Grid-cell density clustering key terms

Spatial clustering: The task of partitioning geographic point locations into groups whose members are spatially proximate, without specifying the number of groups in advance
Grid cell: One element of a regular lattice that tiles the survey region; sites are counted per cell to estimate local density
Hot cell: A grid cell whose site count meets or exceeds HOT_THRESHOLD; hot cells are the building blocks of detected clusters
Connected component: A maximal set of hot cells that are all linked to one another through shared edges or corners (8-connectivity); each component is one cluster
Depth-first search: A graph traversal that explores as far as possible along each branch before backtracking, implemented here with a stack to label connected components of hot cells
Cluster centroid: The mean easting and northing of all sites assigned to a cluster; summarizes the cluster's geographic location

DBSCAN handles clusters of irregular shape and density without discretizing space; it requires a more advanced algorithms course.

Exercises

Parameter sensitivity

Run the pipeline on the synthetic data with GRID_SIZE values of 10, 20, and 40 and HOT_THRESHOLD values of 1, 2, and 4 (nine combinations in total).
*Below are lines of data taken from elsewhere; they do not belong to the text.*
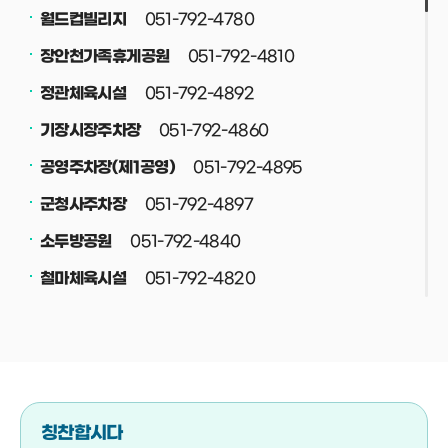
051-792-4780
월드컵빌리지
051-792-4810
장안천가족휴게공원
051-792-4892
정관체육시설
051-792-4860
기장시장주차장
051-792-4895
공영주차장(제1공영)
051-792-4897
군청사주차장
051-792-4840
소두방공원
051-792-4820
철마체육시설
051-792-4830
재활용선별장
051-792-4708
공중화장실
051-792-4800
정관스포츠힐링파크
051-792-4708
버스(택시)승강장
칭찬합시다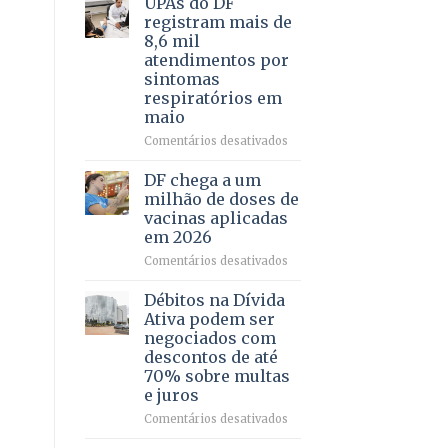
UPAs do DF
por
para
registram mais de
meio
regularização
8,6 mil
de
de
atendimentos por
jogos
64
sintomas
imóveis
respiratórios em
rurais
maio
no
Pinheiral,
em
Comentários desativados
em
UPAs
São
do
DF chega a um
Sebastião
DF
milhão de doses de
registram
vacinas aplicadas
mais
em 2026
de
8,6
em
Comentários desativados
mil
DF
atendimentos
chega
Débitos na Dívida
por
a
Ativa podem ser
sintomas
um
negociados com
respiratórios
milhão
descontos de até
em
de
70% sobre multas
maio
doses
e juros
de
vacinas
em
Comentários desativados
aplicadas
Débitos
em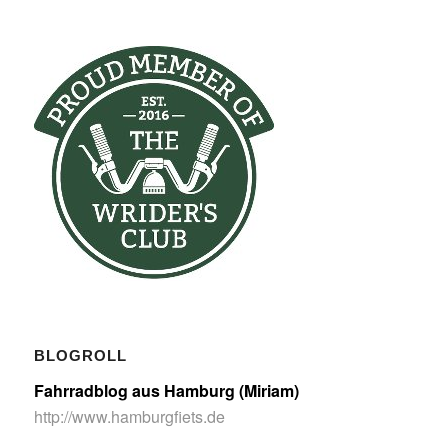
BLOGROLL
Fahrradblog aus Hamburg (Miriam)
http://www.hamburgfiets.de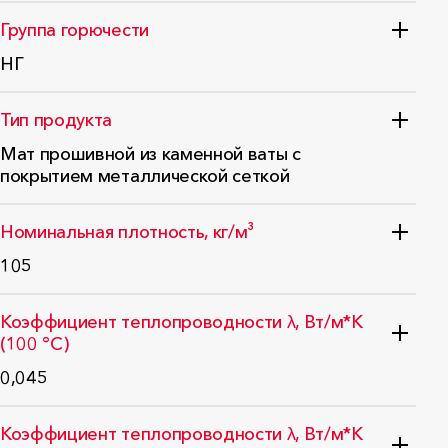
Группа горючести
НГ
Стандарт: ФЗ №123
Тип продукта
Мат прошивной из каменной ваты с
покрытием металлической сеткой
Стандарт: ГОСТ 32313-2020
Номинальная плотность, кг/м³
105
ГОСТ EN 1602-2011
Коэффициент теплопроводности λ, Вт/м*K
(100 °C)
0,045
ГОСТ 31925-2011 (EN 12667:2001)
Коэффициент теплопроводности λ, Вт/м*K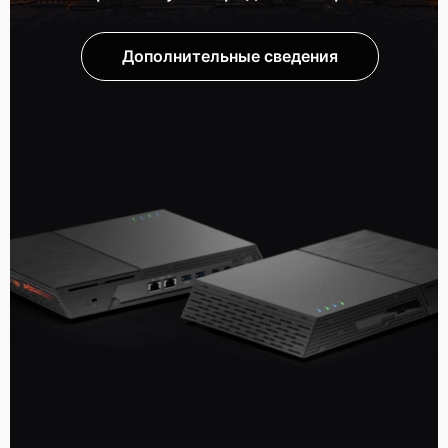
Дополнительные сведения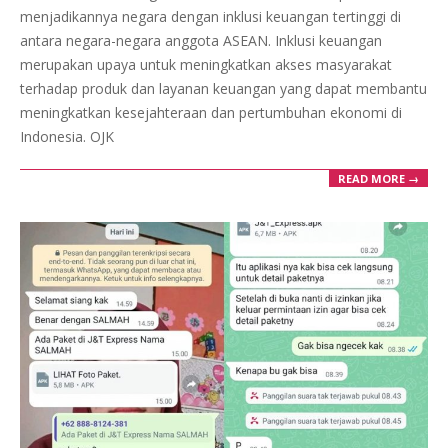
menjadikannya negara dengan inklusi keuangan tertinggi di
antara negara-negara anggota ASEAN. Inklusi keuangan
merupakan upaya untuk meningkatkan akses masyarakat
terhadap produk dan layanan keuangan yang dapat membantu
meningkatkan kesejahteraan dan pertumbuhan ekonomi di
Indonesia. OJK
READ MORE →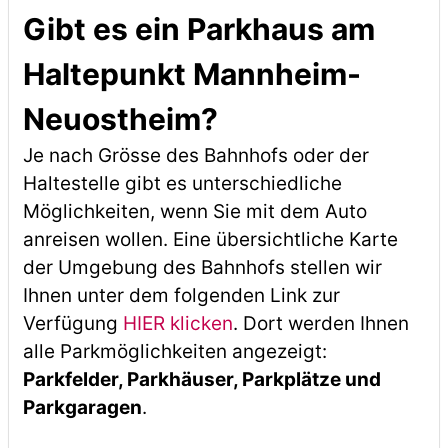
Gibt es ein Parkhaus am
Haltepunkt Mannheim-
Neuostheim?
Je nach Grösse des Bahnhofs oder der
Haltestelle gibt es unterschiedliche
Möglichkeiten, wenn Sie mit dem Auto
anreisen wollen. Eine übersichtliche Karte
der Umgebung des Bahnhofs stellen wir
Ihnen unter dem folgenden Link zur
Verfügung
HIER klicken
. Dort werden Ihnen
alle Parkmöglichkeiten angezeigt:
Parkfelder, Parkhäuser, Parkplätze und
Parkgaragen
.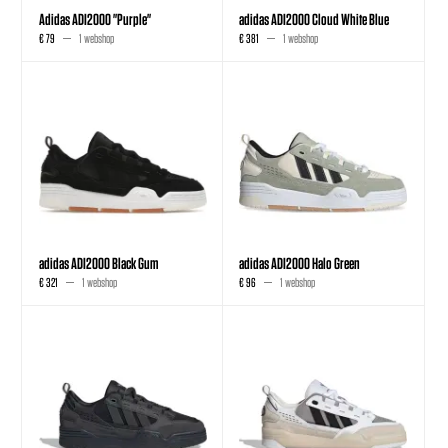
Adidas ADI2000 "Purple"
adidas ADI2000 Cloud White Blue
€ 79
1 webshop
€ 381
1 webshop
adidas ADI2000 Black Gum
adidas ADI2000 Halo Green
€ 321
1 webshop
€ 96
1 webshop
Record the number of clusters and noise sites for each combination. Which settings merge the four planted clusters into fewer groups? Which settings fragment them into many small pieces?

Cluster purity

For each recovered cluster, compute the fraction of its member sites that share the same true_cluster value from the generator. A perfectly recovered cluster has purity 1.0. What is the minimum purity across all recovered clusters at the default parameters?

Boundary sensitivity

Move one planted cluster center 10 units closer to another and regenerate the synthetic data. Do the two clusters merge into one under the default parameters? At what separation distance do they first appear as a single cluster?

Centroid error

For each recovered cluster, compute the Euclidean distance between its centroid and the nearest planted cluster center. Is the error consistent across all four clusters, or does it vary with cluster size?